Review
BigBug (Comedy, Sci-Fi) (2022)
Director: Jean-Pierre Jeunet
Writer: Jean-Pierre Jeunet, Guillaume Laurant
Stars: Elsa Zylberstein, Isabelle Nanty, Youssef Hajdi, Claude Perron
The year is 2050, and humans are living cooperatively with their robot companions. That is until an android uprising is caused by rogue AI and a group of individuals is unable to leave Alice’s suburban home.
Created by outstanding French director Jean-Pierre Jeunet, perhaps most known for romantic comedy ‘’Amelie’’; now comes ‘’BigBug’’, taking a sci-fi setting and introducing a manic group of suburbanites to the horrifying reality that rogue AI units called: Jonyx have taken control of society. Restrictedly filmed with COVID-19 precautions, ‘’BigBug’’ had been produced by Eskwad and the Gaumont Film Company, to be distributed on Netflix.
Meant to be absurdist, most of the narrative, while being threatened by the Jonyx android units, is actually about tension; primarily sexual. Fitting a small group of suburbanites into a moderately sized futuristic home, along with their robotic servants. Alice invited her new boyfriend over, who she’s smitten with but fears might be going too fast. Leo, the son of Max, who was tagging along for some reason, meets the young Nina for the first time, the adoptive daughter between Alice and her ex-Victor, who also came by with his new fiancée Jennifer. And as a cherry-on-top neighbour, Françoise comes looking for her cloned dog, who has, as usual, been running away.
Living in this futuristic 50s – 60s inspired neighbourhood, the sets actually reminded me of the ‘’Fallout’’ games franchise along with elements of ‘’The Jetsons’’ cartoon mixed within. Jeunet managing to cast a who’s who of French talent to inhabit this world. Alongside the actual actors are mostly practical robots that fit within the world quite well, the decision to limit CGI has to be said, is excellent. Things such as the tiny flying drones did more harm, though the technology used seemed aged and looked too obvious; that, however, is a small error in a mostly consistent and compatible whole.

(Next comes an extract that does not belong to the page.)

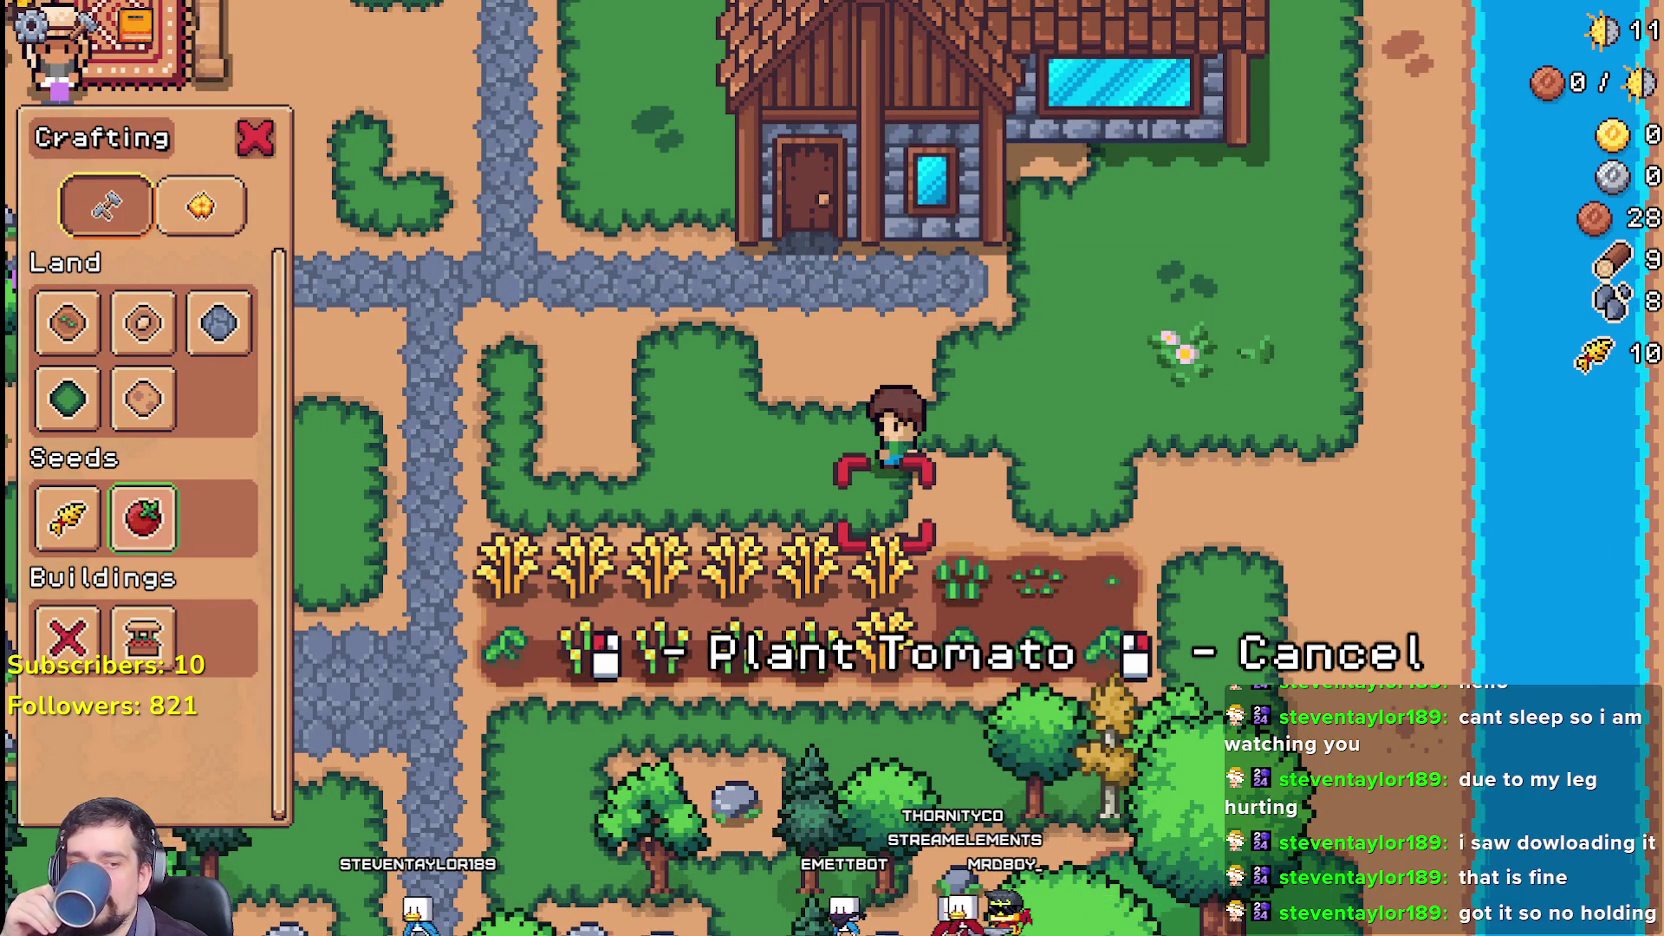
{"action": "key", "text": "alt+Tab"}
Step: Scroll through grid_helper.gd, then switch to field_cursor_component.gd in the script list
{"action": "scroll", "coordinate": [927, 415], "scroll_direction": "down", "scroll_amount": 2}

The overall humour and dialogue were quirky, and while it certainly went with its style and kept with it, I couldn’t enjoy it. There’s a lot of logic that goes out the window in farce. Those practical effects, which I did admire, also somehow reminded me of reality TV shows like ‘’Fort Boyard’’. While the plot does its job setting things up, it is quite standard, robots taking over the world. It’s all been done before, but then again, what hasn’t.
While admiring the vision Jeunet had, it doesn’t manage to form a picture as coherent as the world he built. Acting is certainly not to blame, and the majority put in good performances. Still, the CGI elements and a lacking script seem to let the movie down.
Verdict
Overly ridiculous, just like the internal show ‘’Homo Ridiculus’’.